After a century and a half hidden in private collections, 13 stolen Ethiopian artefacts have finally returned home following months of negotiations.
“Our country’s ancient civilization’s history, artefacts, fingerprints of indigenous knowledge, culture … have been looted in war and smuggled out illegally,” said Ethiopia’s tourism minister, Nasise Challa.
The items, which include an intricately latticed processional cross, a richly coloured triptych depicting Jesus’ crucifixion, and an ornate red and brass imperial shield, are part of the largest act of restitution in Ethiopia’s history, officials said.
These artefacts were taken in 1868 after the battle of Maqdala between the British and Ethiopian empires. Some of the objects had been offered in an auction in Britain in June by a private seller descended from a British soldier who fought in Maqdala.
“There are many artefacts that were looted from Maqdala,” said Teferi Meles, Ethiopia’s ambassador to the United Kingdom, where many of the treasures were. “We couldn’t manage to bring back all of them, but this is the first time in the country’s history to bring back looted artefacts in this quantity.”
Several of the objects were acquired by The Scheherazade Foundation, a cultural nonprofit, and handed to the Ethiopian embassy in September. They were returned to Addis Ababa this weekend and will go on display in Ethiopian museums. But the work is far from over, officials said.

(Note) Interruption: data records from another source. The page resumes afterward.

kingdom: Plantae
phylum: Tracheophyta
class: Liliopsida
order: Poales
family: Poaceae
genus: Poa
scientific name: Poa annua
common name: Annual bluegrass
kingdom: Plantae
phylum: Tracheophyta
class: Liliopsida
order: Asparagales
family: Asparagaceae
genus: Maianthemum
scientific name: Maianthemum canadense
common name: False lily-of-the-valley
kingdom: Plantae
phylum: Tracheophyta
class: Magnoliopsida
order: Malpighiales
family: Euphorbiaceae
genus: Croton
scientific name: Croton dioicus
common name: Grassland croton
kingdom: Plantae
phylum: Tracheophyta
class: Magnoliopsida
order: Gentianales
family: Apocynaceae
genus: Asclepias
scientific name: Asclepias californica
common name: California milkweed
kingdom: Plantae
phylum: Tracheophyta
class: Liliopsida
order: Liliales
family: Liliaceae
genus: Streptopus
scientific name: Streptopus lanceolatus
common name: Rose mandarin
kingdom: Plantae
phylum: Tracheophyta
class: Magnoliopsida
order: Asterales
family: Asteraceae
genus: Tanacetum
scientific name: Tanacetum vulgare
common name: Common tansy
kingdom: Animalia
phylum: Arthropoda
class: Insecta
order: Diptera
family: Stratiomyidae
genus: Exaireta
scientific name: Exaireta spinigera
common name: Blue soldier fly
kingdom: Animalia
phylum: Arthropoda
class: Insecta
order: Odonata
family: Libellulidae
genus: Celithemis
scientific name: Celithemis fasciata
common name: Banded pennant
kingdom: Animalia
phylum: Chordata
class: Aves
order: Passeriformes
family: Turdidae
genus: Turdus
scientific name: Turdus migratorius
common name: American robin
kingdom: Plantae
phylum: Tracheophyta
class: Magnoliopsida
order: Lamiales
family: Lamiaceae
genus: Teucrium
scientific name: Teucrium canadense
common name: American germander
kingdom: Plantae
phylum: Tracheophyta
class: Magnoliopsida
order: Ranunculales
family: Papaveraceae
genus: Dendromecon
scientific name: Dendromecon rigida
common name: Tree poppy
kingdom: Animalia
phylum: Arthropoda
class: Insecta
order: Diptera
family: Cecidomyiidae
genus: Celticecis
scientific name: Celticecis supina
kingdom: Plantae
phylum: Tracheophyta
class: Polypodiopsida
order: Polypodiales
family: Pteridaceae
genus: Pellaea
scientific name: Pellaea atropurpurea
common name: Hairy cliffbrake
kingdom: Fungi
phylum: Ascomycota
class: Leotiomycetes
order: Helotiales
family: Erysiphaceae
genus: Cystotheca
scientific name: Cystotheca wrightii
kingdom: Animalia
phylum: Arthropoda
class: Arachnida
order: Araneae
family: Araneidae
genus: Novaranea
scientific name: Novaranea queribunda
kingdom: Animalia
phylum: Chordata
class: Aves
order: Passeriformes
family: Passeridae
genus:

“We have started negotiations with the British Museum to bring back 12 tabots,” said Teferi.
Tabots are replicas of the Ark of the Covenant that are sacred in the Ethiopian Orthodox Church, one of the world’s oldest churches. The tabots were also taken after the Battle of Maqdala.
“We believe we will be successful in bringing them back and the negotiations will continue, with other artefacts abroad,” Teferi said.
The British Museum said it held “cordial discussions” with an Ethiopian delegation in September and noted “The Museum has long-standing and friendly relations with the National Museum in Addis Ababa and with the Ethiopian Orthodox Tewahedo Church in London and in Ethiopia.”
British museums have long resisted campaigns for the return of artworks, often citing legislation that bans them from disposing of their collections.
But the debate has heated up and British Museum said last year it would loan some works from Nigeria to a new museum there due to open in 2023.
“At this moment, it is clear that our treasures are being destroyed; it is obvious our treasures are being looted and smuggled out of the country illegally,” said Teferi, without offering detail.
Ethiopia has been mired in conflict for over a year, with the federal government fighting the Tigray People’s Liberation Front and cultural artefacts are believed to have been damaged in the fighting.
“If there is no treasure, it means there is no history; if there is no history, there is no nation,” Teferi said.